SOURCE DATA
»»
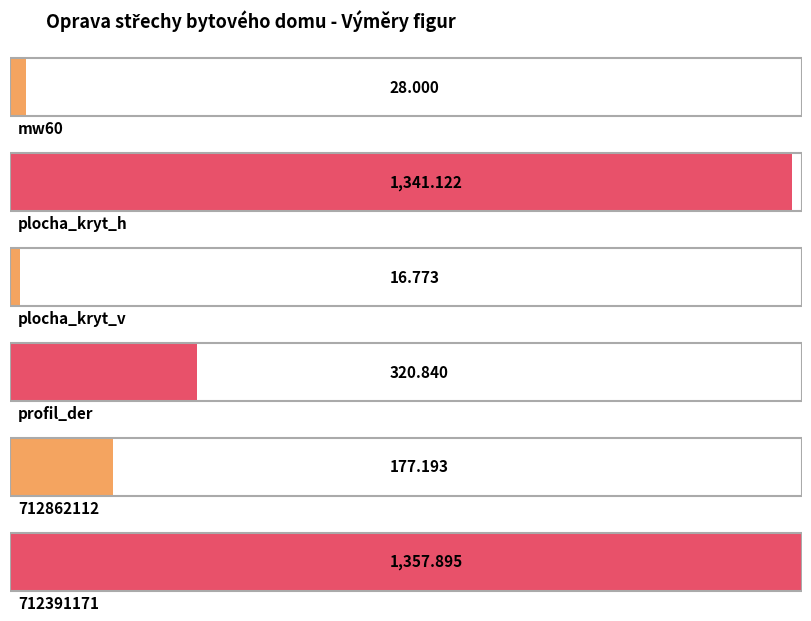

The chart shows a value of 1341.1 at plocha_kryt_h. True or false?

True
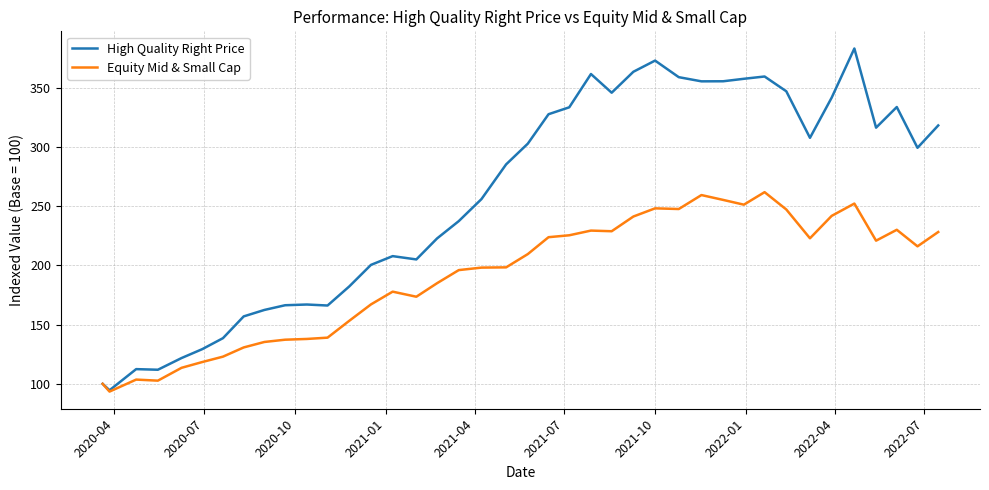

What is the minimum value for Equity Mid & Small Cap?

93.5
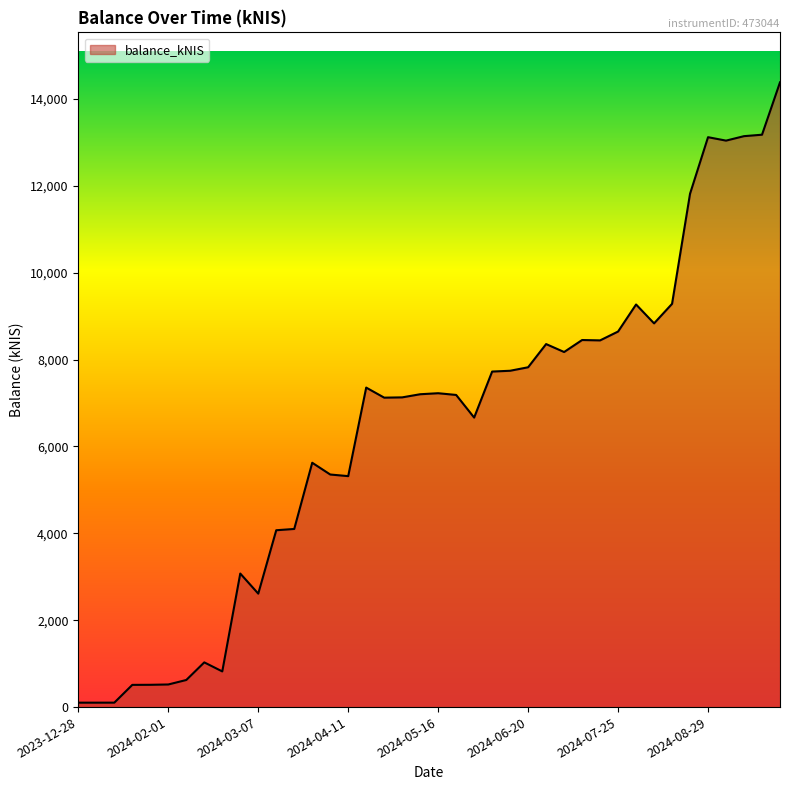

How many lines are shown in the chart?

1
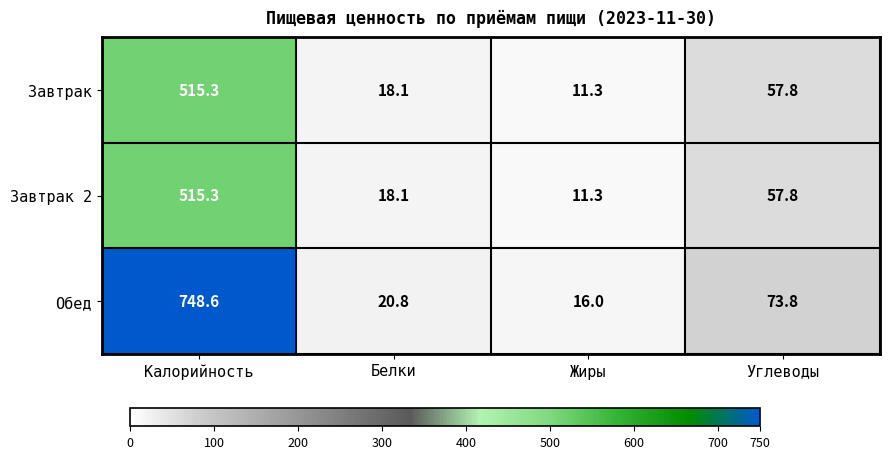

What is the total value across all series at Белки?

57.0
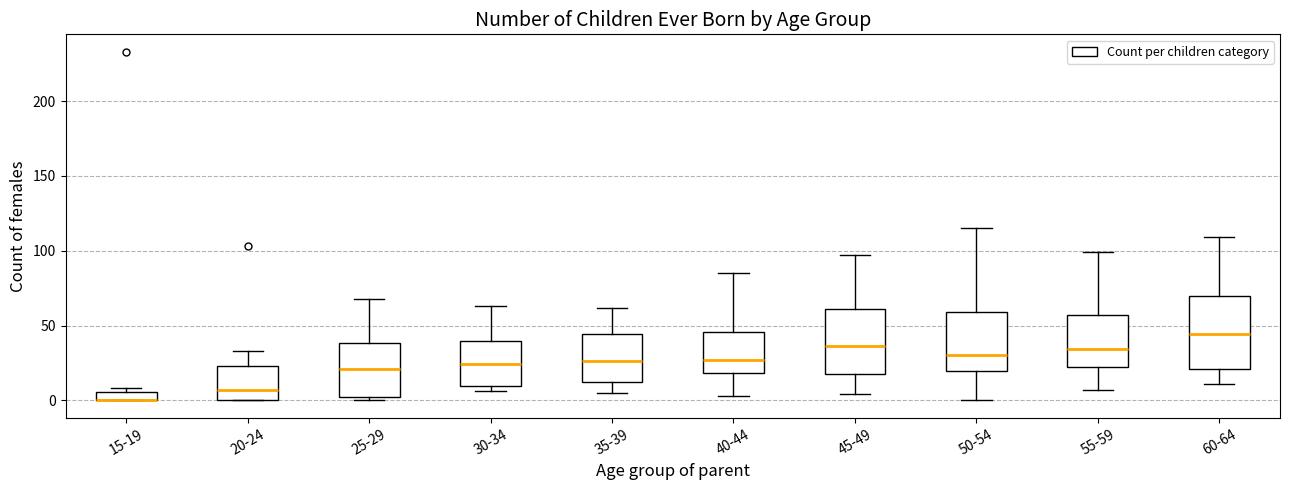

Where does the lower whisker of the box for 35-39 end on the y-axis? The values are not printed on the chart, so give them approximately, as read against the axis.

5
««
»»
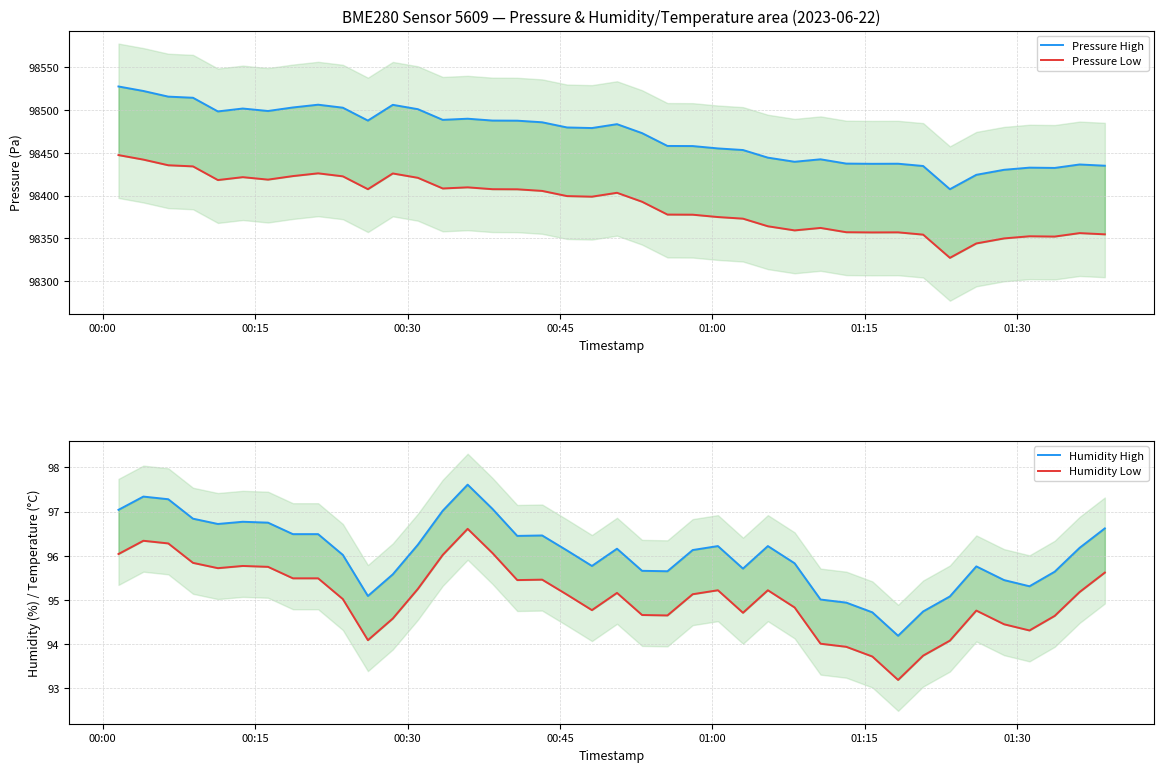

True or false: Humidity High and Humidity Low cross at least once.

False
««
TASK ITEM
Copy the data from the line containing "The chart shows" through the line containing "Where does the" without changes, including both of those lines, and leave out the pictures.

ANSWER TO THIS PROBLEM
The chart shows a value of 1341.1 at plocha_kryt_h. True or false?

True

What is the minimum value for Equity Mid & Small Cap?

93.5

How many lines are shown in the chart?

1

What is the total value across all series at Белки?

57.0

Where does the lower whisker of the box for 35-39 end on the y-axis? The values are not printed on the chart, so give them approximately, as read against the axis.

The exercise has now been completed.